* JOB ITEM
Pick out each line in the data below that contains the word "category", matching case exactly, and copy those lines.

* MATERIAL FOR THIS TASK

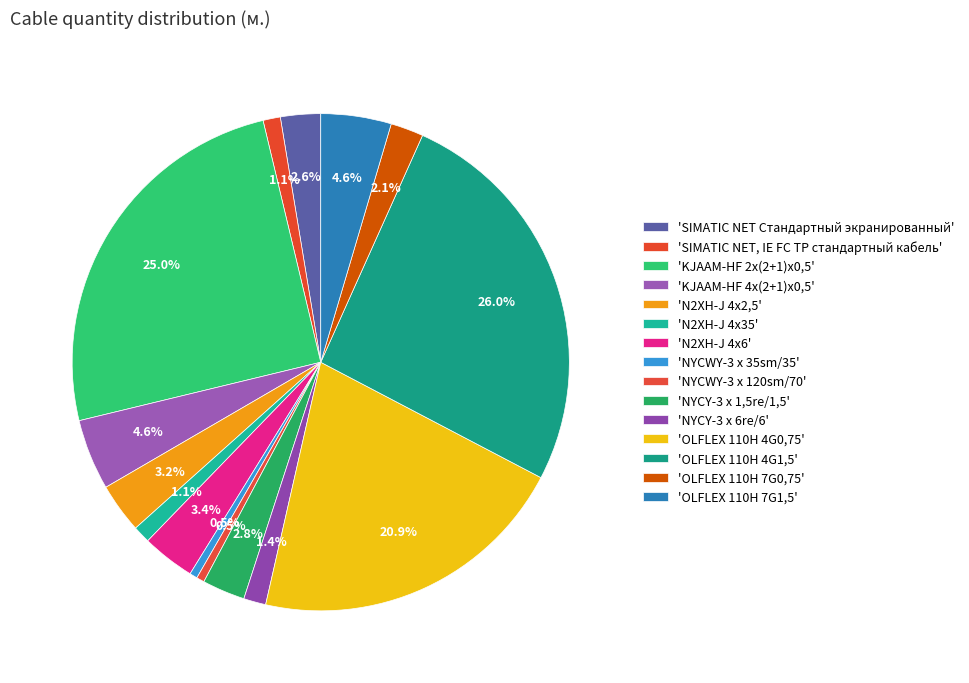

Which category has the smallest portion of the pie?

NYCWY-3 x 35sm/35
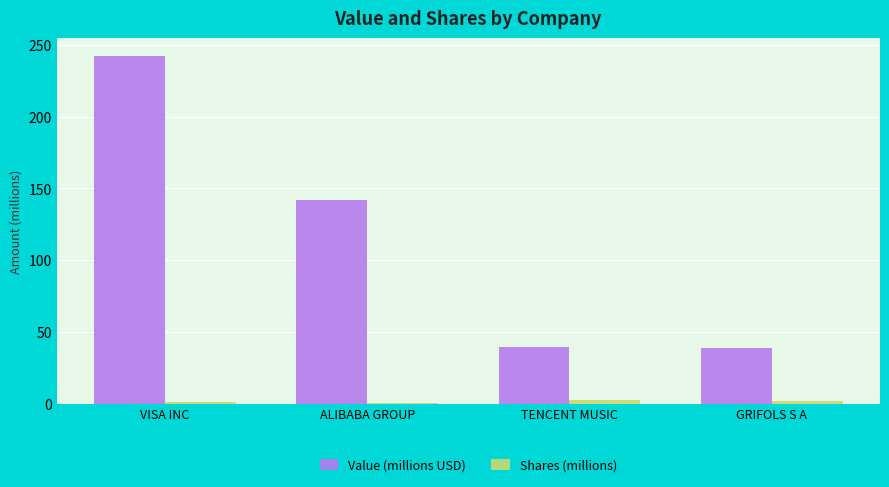

Which category has the highest value in the Value (millions USD) series?

VISA INC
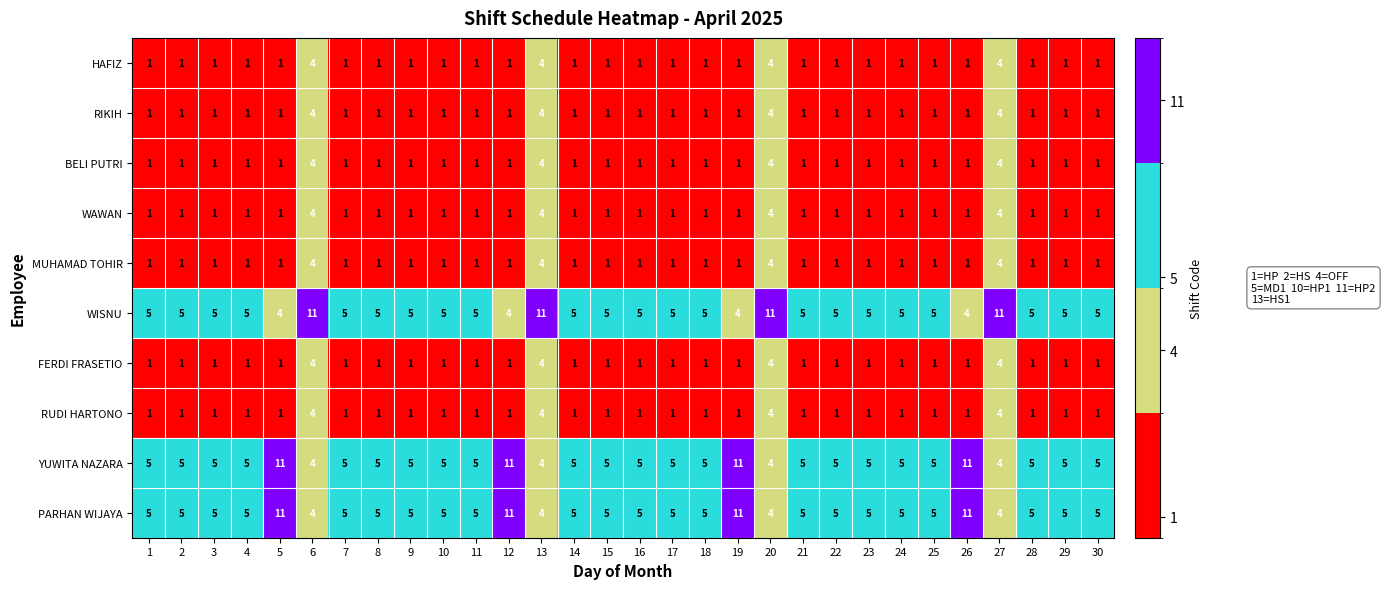

What is the highest value of the BELI PUTRI series?

4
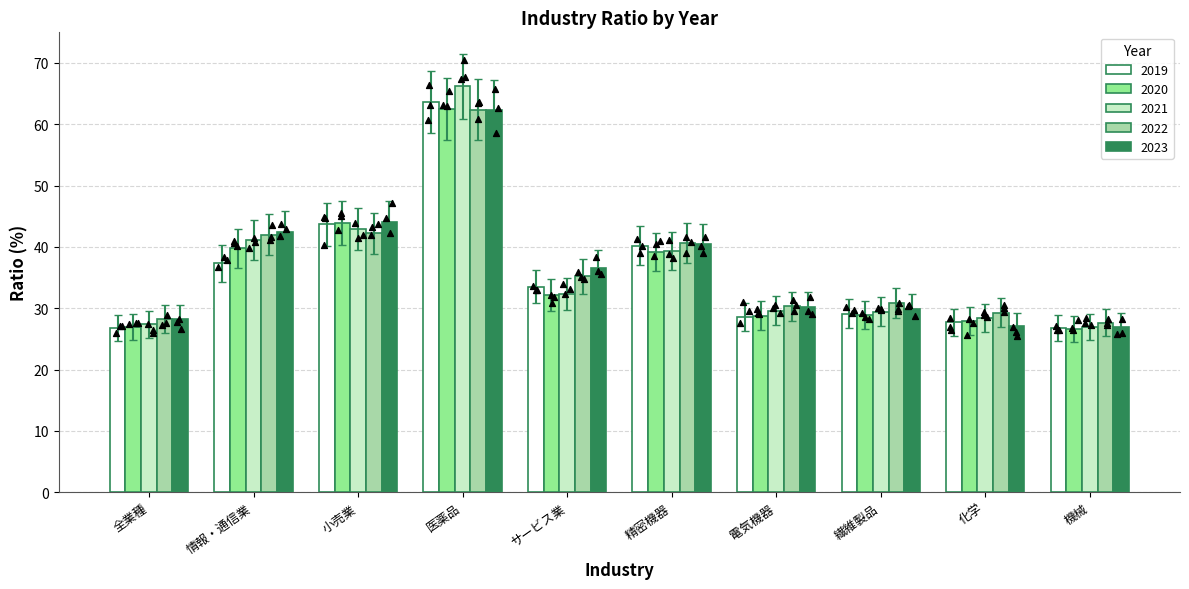

Which series reaches the maximum Y coordinate?

2021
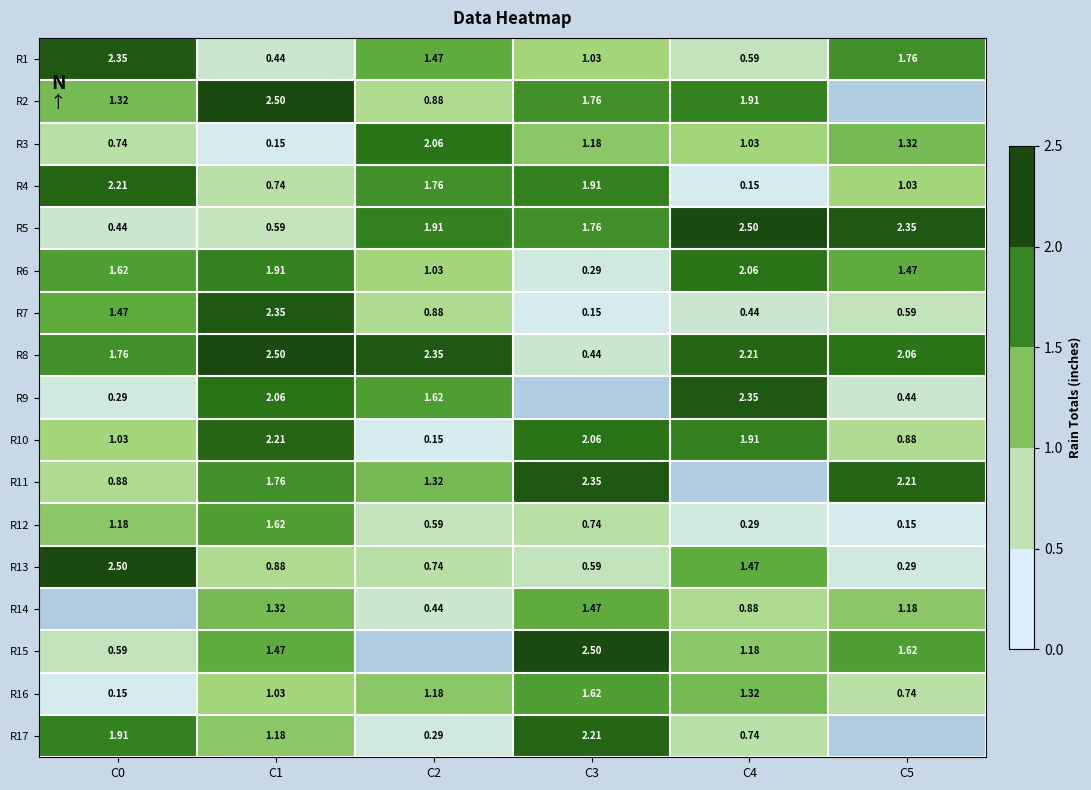

Is the value of R12 at C5 greater than the value of R5 at C0?

No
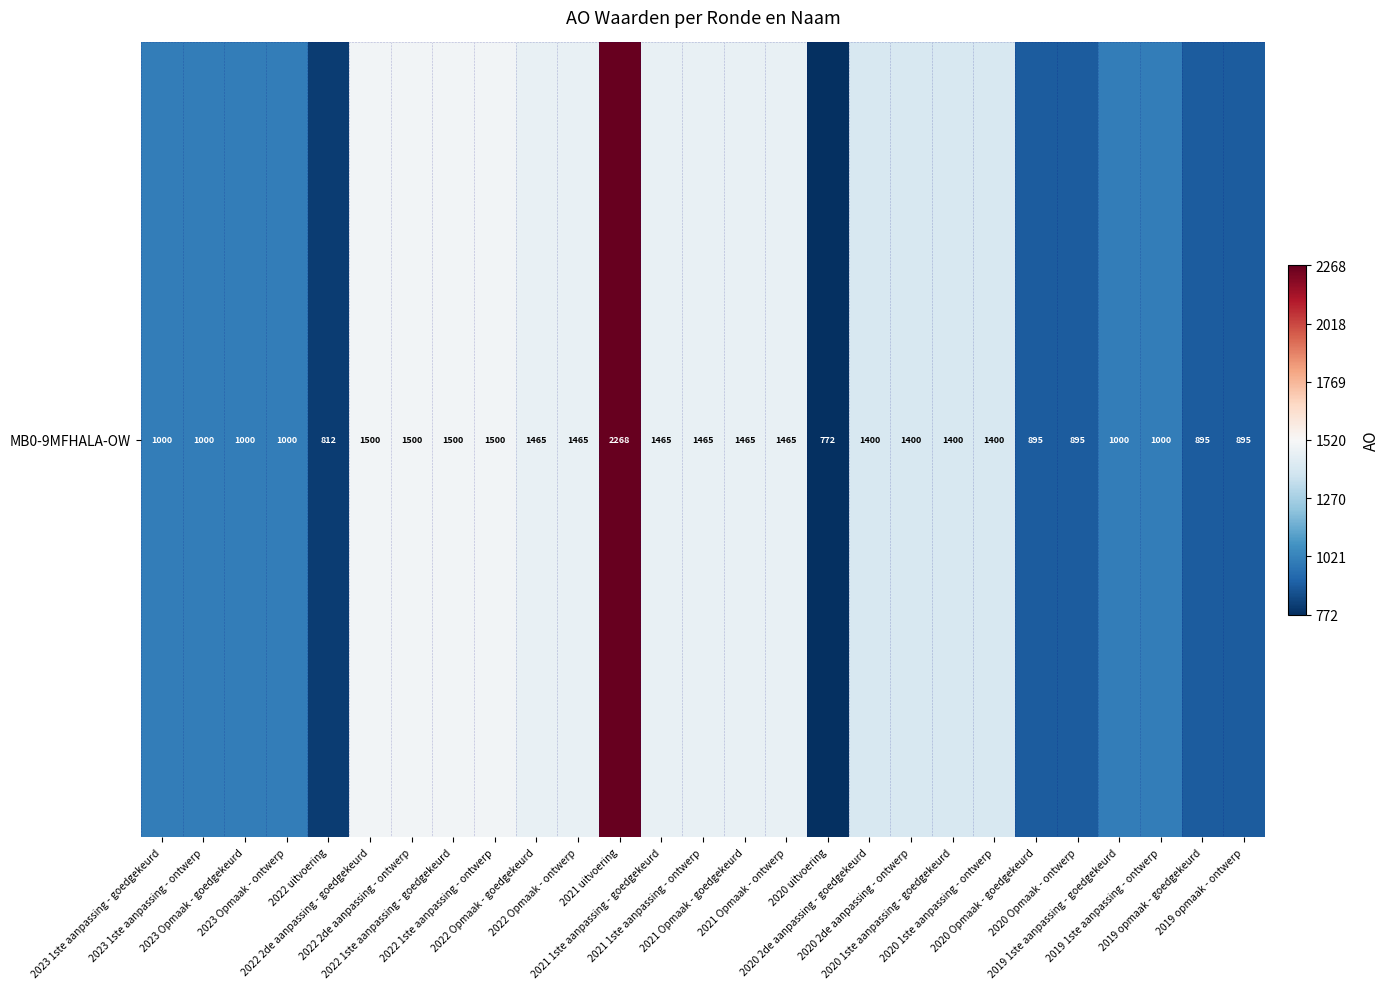

How many values are below 1400?

12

* OUTPUT OF THE TASK
Which category has the smallest portion of the pie?
Which category has the highest value in the Value (millions USD) series?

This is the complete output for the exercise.